Eurozone - Inflation is probably peaking

PublicationMacro economy

Eurozone inflation almost reached double digit numbers in September, but is likely to be peaking and should decline in the coming months. The ECB has stepped up the pace of rate hikes. We expect another 75bp hike in October, followed by a 50bp step in December.

This publication is part of the Global Monthly of October 2022

Eurozone inflation increased to a new record high in September, climbing to 9.9% yoy, up from 9.1% in August. Core inflation rose by 0.5 percentage points (pps) to 4.8%. The breakdown of the main components shows that energy and food price inflation increased the most between August and September (energy by 2.1pps to 40.7% and food by 1.2pps to 13.6%). The contribution of the two individual components to total inflation remained also the highest (4.3pps for energy and 2.3pps for food in September). Still, seasonally adjusted data from the ECB revealed that services price inflation staged its highest monthly increase (+0.9% mom in September) since the start of the series in 1996. This jump in services inflation was concentrated in transport services, which jumped higher due to the abolition of the temporary ultra-cheap public transportation tickets in Germany that were introduced in June and lasted until end-August. That said, services inflation is also being lifted by pass-through of past rises in food and energy price inflation into goods and services (e.g. transport by air is around 30% more expensive than a year ago, and by sea 11% higher; restaurants and hotels are about 8.5% more expensive). This pass-through of food and energy prices to industrial goods and services tends to be sluggish and will continue for a while after food and energy price inflation has peaked and starts falling. Nevertheless, the recent drop in food and energy commodity prices (including the drop in natural gas prices) should result in a noticeable decline in headline inflation in the coming months.

Besides the pass-through of high food and energy price inflation into core inflation, we do not expect a significant rise in longer-term underlying inflationary pressures, as the eurozone economy has moved into recession and labour market conditions should deteriorate towards the end of the year. Besides the hit to household disposable income and corporate profitability from high energy bills, the economy will be hit by tightening financial conditions and a slowdown in world trade on the back of aggressive central bank rate hikes. Looking ahead, we expect GDP to contract modestly in 2022Q3 and more sharply in 2022Q4 and 2023Q1.

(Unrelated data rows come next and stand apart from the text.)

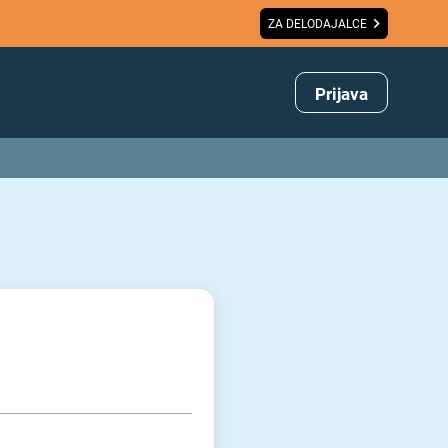
ZA DELODAJALCE
Prijava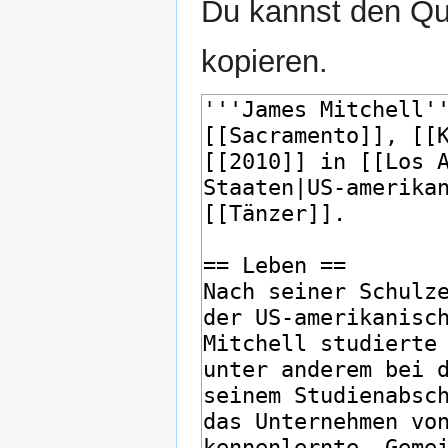
Du kannst den Que
kopieren.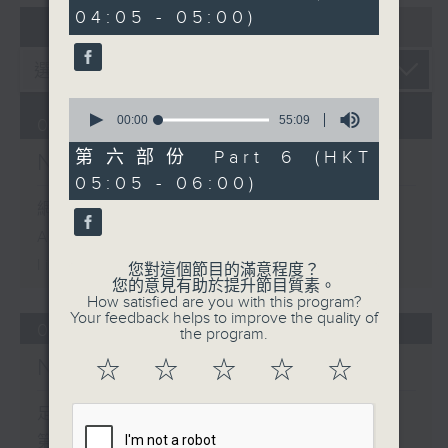
minutes,
04:05 - 05:00)
10
07 - 08
2026
seconds
0
seconds
00:00
55:09
07/08/2026
of
55
第六部份 Part 6 (HKT
Night Music 長夜細聽
minutes,
05:05 - 06:00)
9
seconds
網上直播完畢稍後提供節目重溫。
Archive will be available after
live webcast
您對這個節目的滿意程度？
您的意見有助於提升節目質素。
How satisfied are you with this program?
Your feedback helps to improve the quality of
06/08/2026
the program.
Night Music 長夜細聽
☆
☆
☆
☆
☆
足本 Full (HKT 00:05 - 06:00)
第一部份 Part 1 (HKT 00:05 -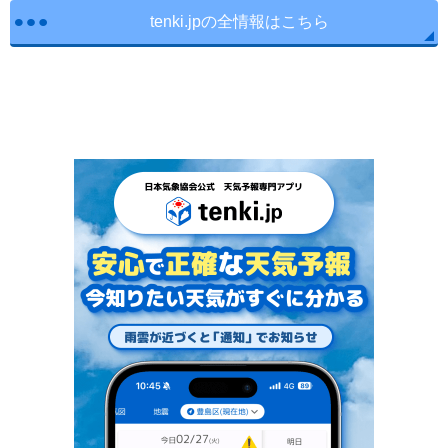
tenki.jpの全情報はこちら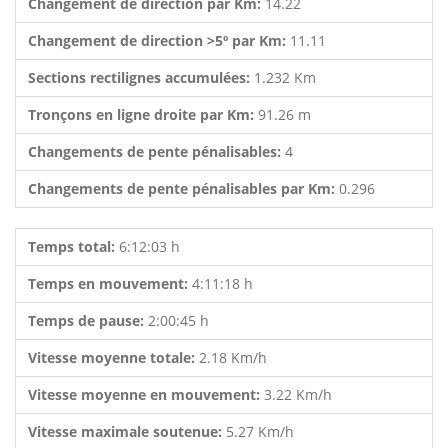
Changement de direction par Km:
14.22
Changement de direction >5º par Km:
11.11
Sections rectilignes accumulées:
1.232 Km
Tronçons en ligne droite par Km:
91.26 m
Changements de pente pénalisables:
4
Changements de pente pénalisables par Km:
0.296
Temps total:
6:12:03 h
Temps en mouvement:
4:11:18 h
Temps de pause:
2:00:45 h
Vitesse moyenne totale:
2.18 Km/h
Vitesse moyenne en mouvement:
3.22 Km/h
Vitesse maximale soutenue:
5.27 Km/h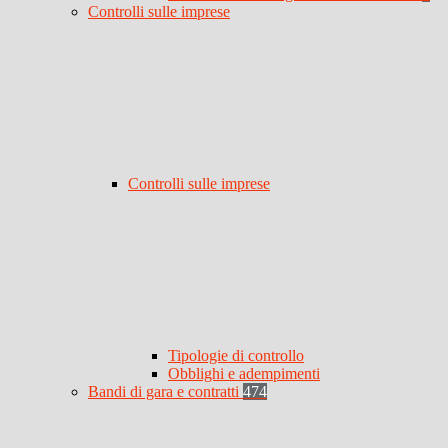
Controlli sulle imprese
Controlli sulle imprese
Tipologie di controllo
Obblighi e adempimenti
Bandi di gara e contratti
474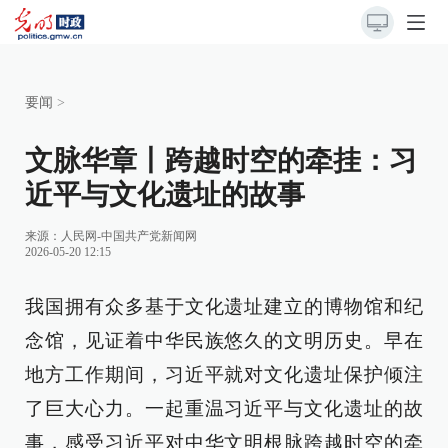
要闻
>
文脉华章丨跨越时空的牵挂：习
近平与文化遗址的故事
来源：
人民网-中国共产党新闻网
2026-05-20 12:15
我国拥有众多基于文化遗址建立的博物馆和纪
念馆，见证着中华民族悠久的文明历史。早在
地方工作期间，习近平就对文化遗址保护倾注
了巨大心力。一起重温习近平与文化遗址的故
事，感受习近平对中华文明根脉跨越时空的牵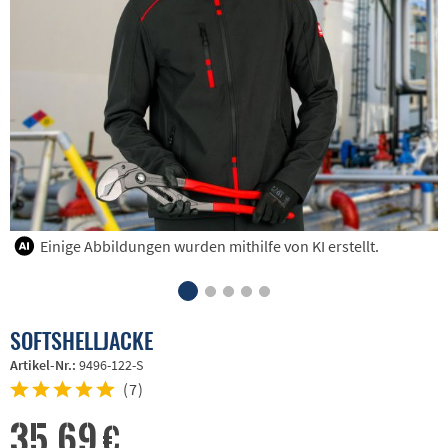
Einige Abbildungen wurden mithilfe von KI erstellt.
SOFTSHELLJACKE
Artikel-Nr.:
9496-122-S
(
7
)
35,69 €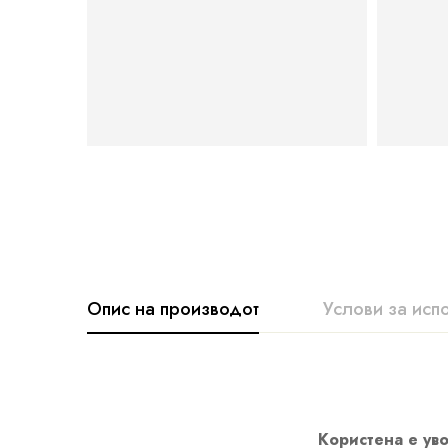
Опис на производот
Услови за исп
Користена е уво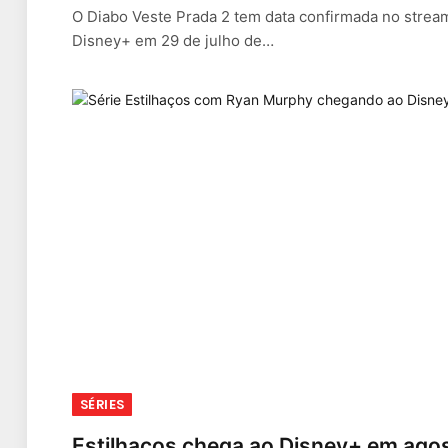
O Diabo Veste Prada 2 tem data confirmada no strea
Disney+ em 29 de julho de…
SÉRIES
Estilhaços chega ao Disney+ em ago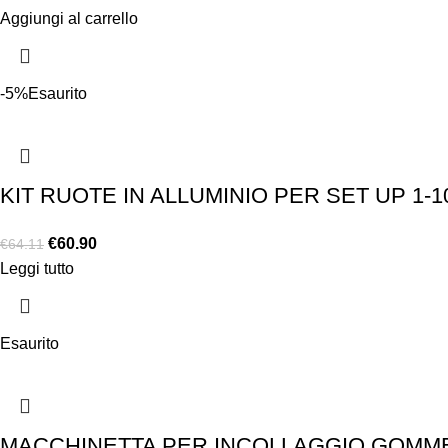
Aggiungi al carrello
-5%
Esaurito
KIT RUOTE IN ALLUMINIO PER SET UP 1-1
€
60.90
€
64.11
Leggi tutto
Esaurito
MACCHINETTA PER INCOLLAGGIO GOMME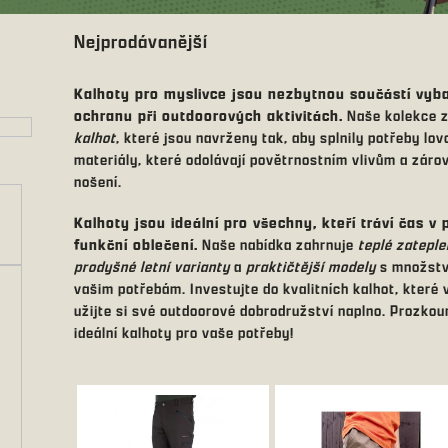
Nejprodávanější
Kalhoty pro myslivce jsou nezbytnou součástí vybav
ochranu při outdoorových aktivitách.
Naše kolekce z
kalhot
, které jsou navrženy tak, aby splnily potřeby lo
materiály, které odolávají povětrnostním vlivům a záro
nošení.
Kalhoty jsou ideální pro všechny, kteří tráví čas v 
funkční oblečení.
Naše nabídka zahrnuje
teplé zateple
prodyšné letní varianty
a
praktičtější modely
s množstv
vašim potřebám. Investujte do kvalitních kalhot, které
užijte si své outdoorové dobrodružství naplno. Prozkou
ideální kalhoty pro vaše potřeby!
V
ý
p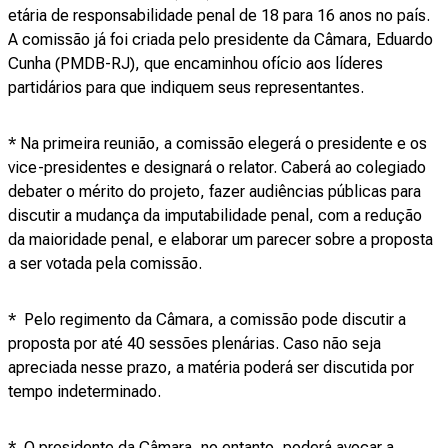
etária de responsabilidade penal de 18 para 16 anos no país.
A comissão já foi criada pelo presidente da Câmara, Eduardo
Cunha (PMDB-RJ), que encaminhou ofício aos líderes
partidários para que indiquem seus representantes.
* Na primeira reunião, a comissão elegerá o presidente e os
vice-presidentes e designará o relator. Caberá ao colegiado
debater o mérito do projeto, fazer audiências públicas para
discutir a mudança da imputabilidade penal, com a redução
da maioridade penal, e elaborar um parecer sobre a proposta
a ser votada pela comissão.
* Pelo regimento da Câmara, a comissão pode discutir a
proposta por até 40 sessões plenárias. Caso não seja
apreciada nesse prazo, a matéria poderá ser discutida por
tempo indeterminado.
* O presidente da Câmara, no entanto, poderá avocar a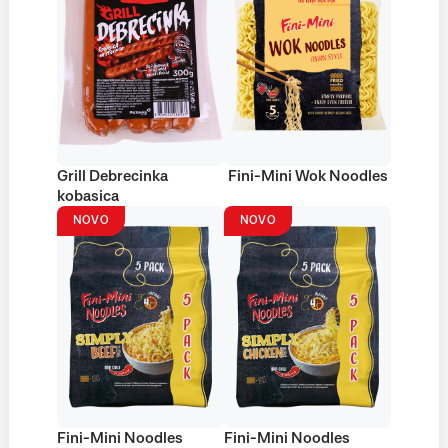
Grill Debrecinka
Fini-Mini Wok Noodles
kobasica
NOVO
NOVO
Fini-Mini Noodles
Fini-Mini Noodles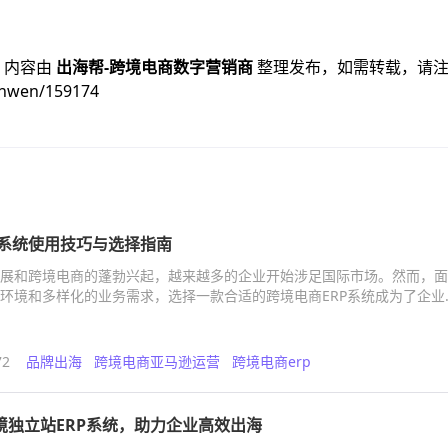
》内容由
出海帮-跨境电商数字营销商
整理发布，如需转载，请
inwen/159174
P系统使用技巧与选择指南
展和跨境电商的蓬勃兴起，越来越多的企业开始涉足国际市场。然而，面
环境和多样化的业务需求，选择一款合适的跨境电商ERP系统成为了企业
力。
72
品牌出海
跨境电商亚马逊运营
跨境电商erp
a跨境独立站ERP系统，助力企业高效出海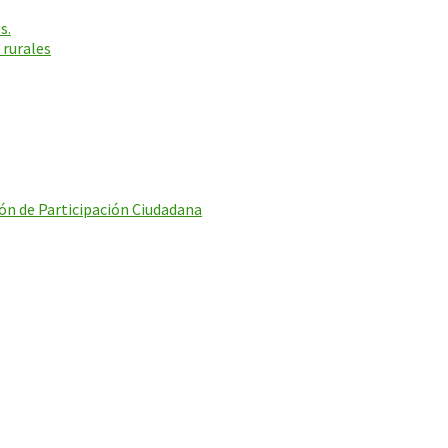
s.
 rurales
ón de Participación Ciudadana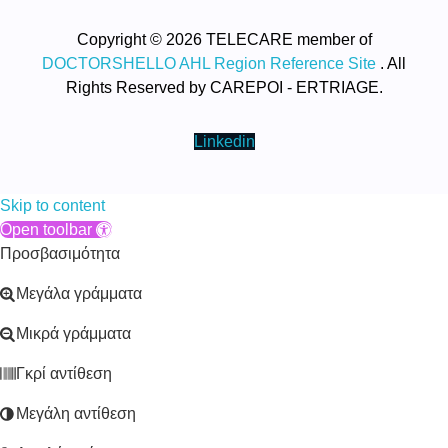
Copyright © 2026 TELECARE member of
DOCTORSHELLO AHL Region Reference Site
. All
Rights Reserved by CAREPOI - ERTRIAGE.
Linkedin
Skip to content
Open toolbar
Προσβασιμότητα
Μεγάλα γράμματα
Μικρά γράμματα
Γκρί αντίθεση
Μεγάλη αντίθεση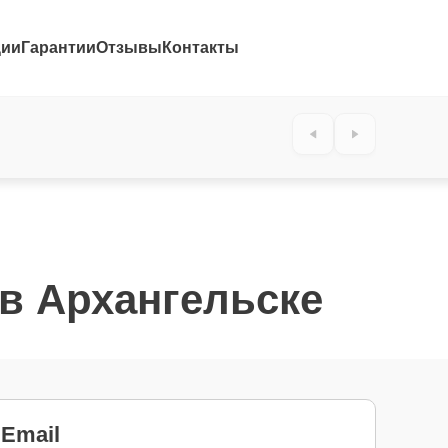
ции
Гарантии
Отзывы
Контакты
 в Архангельске
Email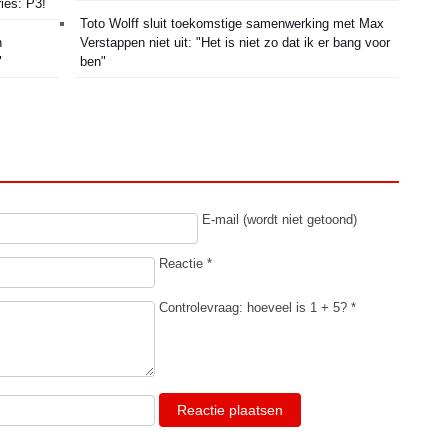
ies: P3!
Toto Wolff sluit toekomstige samenwerking met Max
n
Verstappen niet uit: "Het is niet zo dat ik er bang voor
"
ben"
E-mail (wordt niet getoond)
Reactie *
Controlevraag: hoeveel is 1 + 5? *
Reactie plaatsen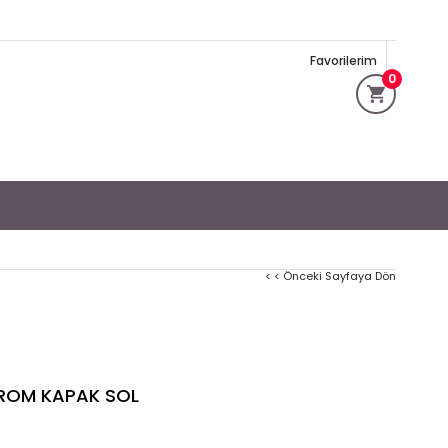
Favorilerim
0
< < Önceki Sayfaya Dön
 KROM KAPAK SOL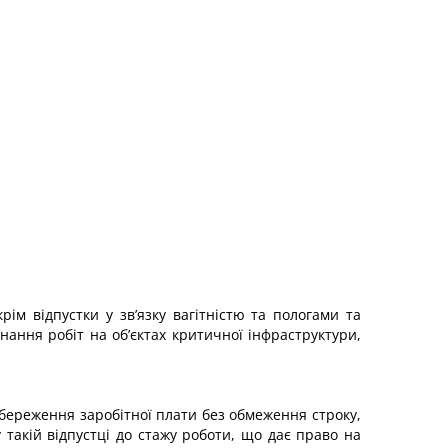
рім відпустки у зв’язку вагітністю та пологами та
нання робіт на об’єктах критичної інфраструктури,
збереження заробітної плати без обмеження строку,
такій відпустці до стажу роботи, що дає право на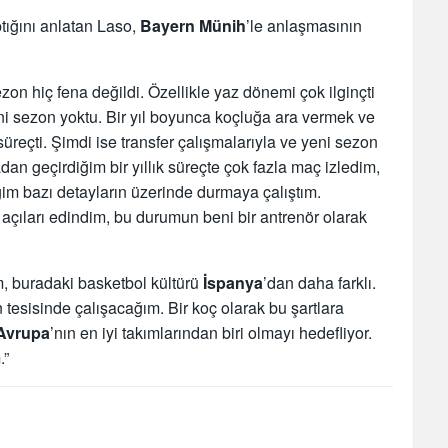
ptığını anlatan Laso,
Bayern
Münih
’le anlaşmasının
zon hiç fena değildi. Özellikle yaz dönemi çok ilginçti
 sezon yoktu. Bir yıl boyunca koçluğa ara vermek ve
 süreçti. Şimdi ise transfer çalışmalarıyla ve yeni sezon
adan geçirdiğim bir yıllık süreçte çok fazla maç izledim,
im bazı detayların üzerinde durmaya çalıştım.
 açıları edindim, bu durumun beni bir antrenör olarak
, buradaki basketbol kültürü
İspanya
’dan daha farklı.
an tesisinde çalışacağım. Bir koç olarak bu şartlara
Avrupa
’nın en iyi takımlarından biri olmayı hedefliyor.
.”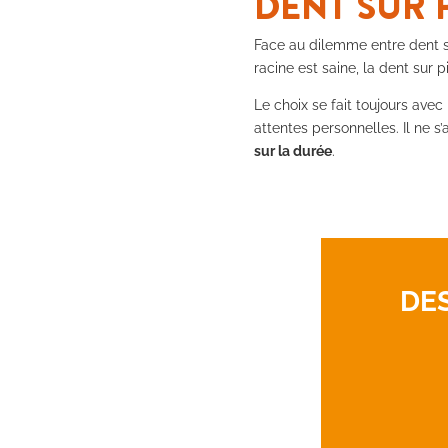
DENT SUR 
Face au dilemme entre dent sur
racine est saine, la dent sur 
Le choix se fait toujours avec 
attentes personnelles. Il ne 
sur la durée
.
DES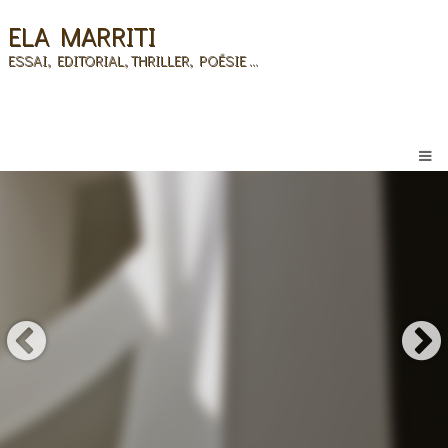
ELA MARRITI
ESSAI, EDITORIAL, THRILLER, POÉSIE ...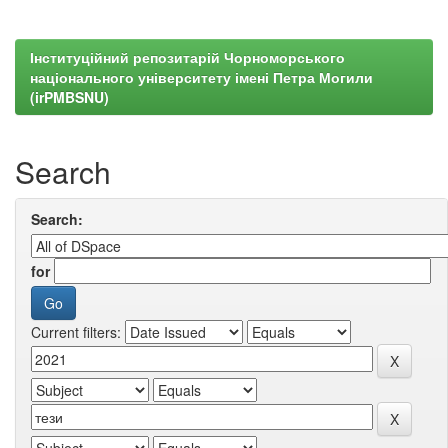
Інституційний репозитарій Чорноморського
національного університету імені Петра Могили
(irPMBSNU)
Search
Search:
for
Current filters: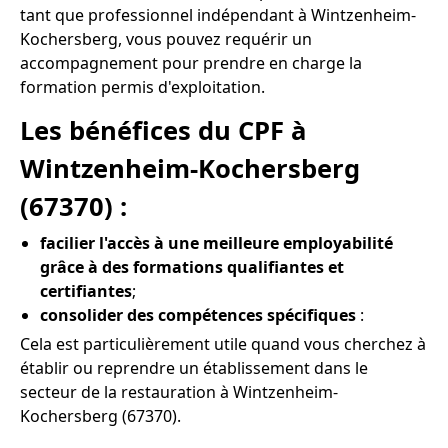
tant que professionnel indépendant à Wintzenheim-
Kochersberg, vous pouvez requérir un
accompagnement pour prendre en charge la
formation permis d'exploitation.
Les bénéfices du CPF à
Wintzenheim-Kochersberg
(67370) :
facilier l'accès à une meilleure employabilité
grâce à des formations qualifiantes et
certifiantes
;
consolider des compétences spécifiques
:
Cela est particulièrement utile quand vous cherchez à
établir ou reprendre un établissement dans le
secteur de la restauration à Wintzenheim-
Kochersberg (67370).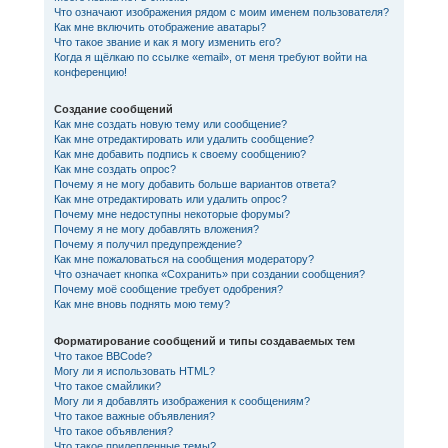
Что означают изображения рядом с моим именем пользователя?
Как мне включить отображение аватары?
Что такое звание и как я могу изменить его?
Когда я щёлкаю по ссылке «email», от меня требуют войти на
конференцию!
Создание сообщений
Как мне создать новую тему или сообщение?
Как мне отредактировать или удалить сообщение?
Как мне добавить подпись к своему сообщению?
Как мне создать опрос?
Почему я не могу добавить больше вариантов ответа?
Как мне отредактировать или удалить опрос?
Почему мне недоступны некоторые форумы?
Почему я не могу добавлять вложения?
Почему я получил предупреждение?
Как мне пожаловаться на сообщения модератору?
Что означает кнопка «Сохранить» при создании сообщения?
Почему моё сообщение требует одобрения?
Как мне вновь поднять мою тему?
Форматирование сообщений и типы создаваемых тем
Что такое BBCode?
Могу ли я использовать HTML?
Что такое смайлики?
Могу ли я добавлять изображения к сообщениям?
Что такое важные объявления?
Что такое объявления?
Что такое прилепленные темы?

The ECB raised its key policy rates by 75bp at its September meeting. We expect another 75bp hike in October, which is already fully priced in by financial markets. Subsequently, we expect a 50bp step in December. The policy rate then settles at 2% through 2023, as the economic slowdown and decline in inflation should convince the central bank that rates can stay on hold after the aggressive hikes of 2022. However, based on communication by ECB officials, the risks look skewed towards some further modest rate hikes in the first months of next year.